Los secuestradores de Afrah Shawqui habían utilizado tres vehículos pick-up sin placas, dijo la policía. Los vehículos entraron en el sur del barrio de mayoría suní de Bagdad de Saydiya, que está totalmente rodeado por muros y tiene sus dos puntos de acceso controlados por la policía federal.

"Al conducir un vehículo sin placa, no hay manera de moverse libremente a través de los controles de seguridad sin que se note", dijo un alto funcionario de seguridad, bajo condición de anonimato.

"Necesitas conseguir ayuda desde el interior si quieres operar libremente dentro de un barrio cerrado como Saydiya", dijo el funcionario.

Otros funcionarios familiarizados con las investigaciones relacionadas con el secuestro de Shawqui se negaron a dar cualquier información que pueda identificar a los secuestradores o su motivación.

"No podemos decirlo todo. La vida de Afrah está en juego. Todo lo que puedo decir es que Afrah fue secuestrada por un grupo chií, y estamos haciendo todo lo posible para liberarla de manera segura", dijo el funcionario.

 

Bandas criminales chiíes

La mayoría de los secuestros criminales en Bagdad en 2016 tuvieron lugar en Rusafah, una parte dominada por los chiíes de Bagdad en la orilla oriental del río Tigris, donde tienen su sede numerosos bancos y compañías financieras y de inversión. Aquí, las familias chiíes ricas viven a pocas calles de distancia de los barrios chiíes pobres, dijeron las autoridades.

Varios funcionarios de seguridad dijeron que los secuestrados y sus secuestradores fueron principalmente chiíes en 2016, y algunos de ellos eran parte de bandas criminales formadas por ex combatientes que se separaron de las milicias chiítas.

"Algunos de ellos están bien respaldados por grandes facciones armadas chiíes o utilizan sus contactos con las fuerzas de seguridad", dijo un funcionario de seguridad iraquí que pidió no ser identificado.

Bagdad durante los últimos años ha sido testigo de decenas de secuestros políticos y criminales llevados a cabo tanto por bandas chiíes como suníes perpetrados utilizando tarjetas y vehículos de las fuerzas de seguridad iraquíes, dijeron funcionarios de Bagdad.

El general Fakhri no negó la existencia de personal de seguridad que proporciona el apoyo necesario a estas bandas.        

"Las bandas están utilizando todas las herramientas disponibles", dijo Fakhri. "Todos los secuestradores que hemos detenidos admitieron que habían conseguido la ayuda de un soldado o un policía. No hay oficiales superiores involucrados en estos crímenes”, matizó Fakhri.   

El primer ministro Abadi ha culpado al Parlamento por el aumento de los secuestros. Él dijo en su conferencia de prensa semanal el martes que la ley de amnistía aprobada recientemente por el Parlamento estaba detrás del aumento de los secuestros, debido a que la ley permite a los criminales quedar en libertad sin consecuencias legales si "el secuestrado no ha sufrido daño permanente".

 Ghabban, muy crítico con las fuerzas de seguridad antes de renunciar al cargo en julio tras el peor ataque con bomba en Bagdad en 13 años, dijo que el problema se debía a la "superposición de poderes en las fuerzas de seguridad y la falta de coordinación entre las agencias", culpando al deterioro de la seguridad del aumento de los secuestros.

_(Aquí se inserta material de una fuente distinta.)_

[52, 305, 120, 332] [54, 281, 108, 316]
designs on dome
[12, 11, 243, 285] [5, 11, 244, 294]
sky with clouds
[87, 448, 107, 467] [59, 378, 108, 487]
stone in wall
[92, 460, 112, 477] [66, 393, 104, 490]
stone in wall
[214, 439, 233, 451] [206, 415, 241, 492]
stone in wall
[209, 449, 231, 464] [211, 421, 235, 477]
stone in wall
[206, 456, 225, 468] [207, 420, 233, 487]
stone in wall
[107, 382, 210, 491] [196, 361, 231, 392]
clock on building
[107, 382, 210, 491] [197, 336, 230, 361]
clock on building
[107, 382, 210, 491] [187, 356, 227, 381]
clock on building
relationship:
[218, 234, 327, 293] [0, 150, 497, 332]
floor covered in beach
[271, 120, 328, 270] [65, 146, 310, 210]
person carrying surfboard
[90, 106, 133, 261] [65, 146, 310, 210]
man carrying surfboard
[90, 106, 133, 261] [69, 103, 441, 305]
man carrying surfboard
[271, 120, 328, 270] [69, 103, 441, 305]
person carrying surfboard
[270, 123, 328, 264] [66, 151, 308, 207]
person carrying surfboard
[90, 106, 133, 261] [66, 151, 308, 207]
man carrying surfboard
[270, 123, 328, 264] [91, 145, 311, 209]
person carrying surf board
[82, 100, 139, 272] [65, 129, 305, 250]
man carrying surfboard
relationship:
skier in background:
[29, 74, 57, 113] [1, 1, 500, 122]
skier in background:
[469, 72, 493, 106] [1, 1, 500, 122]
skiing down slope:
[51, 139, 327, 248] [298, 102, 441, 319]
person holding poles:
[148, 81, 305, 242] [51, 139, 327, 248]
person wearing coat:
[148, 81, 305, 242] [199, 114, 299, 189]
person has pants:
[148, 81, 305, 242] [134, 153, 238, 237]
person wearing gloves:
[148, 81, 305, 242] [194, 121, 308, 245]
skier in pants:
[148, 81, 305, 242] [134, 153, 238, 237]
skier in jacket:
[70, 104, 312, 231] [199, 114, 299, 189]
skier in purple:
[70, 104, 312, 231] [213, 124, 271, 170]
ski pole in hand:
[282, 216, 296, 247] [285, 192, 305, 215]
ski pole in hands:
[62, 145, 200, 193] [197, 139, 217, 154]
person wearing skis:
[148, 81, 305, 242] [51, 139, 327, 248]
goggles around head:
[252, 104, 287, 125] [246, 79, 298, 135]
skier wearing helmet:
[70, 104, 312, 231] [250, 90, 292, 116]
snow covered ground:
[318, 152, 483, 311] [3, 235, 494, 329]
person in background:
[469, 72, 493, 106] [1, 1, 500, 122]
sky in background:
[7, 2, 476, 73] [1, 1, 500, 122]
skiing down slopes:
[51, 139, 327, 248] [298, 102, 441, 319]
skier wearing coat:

En una entrevista con Reuters antes de su renuncia, Ghabban criticó el "desorden" en el aparato de seguridad de Irak. Dijo que las fuerzas de seguridad fuera de su control - incluyendo dos agencias de lucha contra el terrorismo, dos direcciones generales del Ministerio de Defensa y los comandos de seguridad regional - se superponen con los propios esfuerzos de contrainteligencia de su Ministerio.

"Con la continua confusión en el manejo de la seguridad, la pérdida de prestigio del Estado, la proliferación de armas fuera del control del gobierno, y el dominio de las facciones armadas, no podemos esperar cualquier otra cosa que un continuo deterioro de la seguridad", concluyó Ghabban.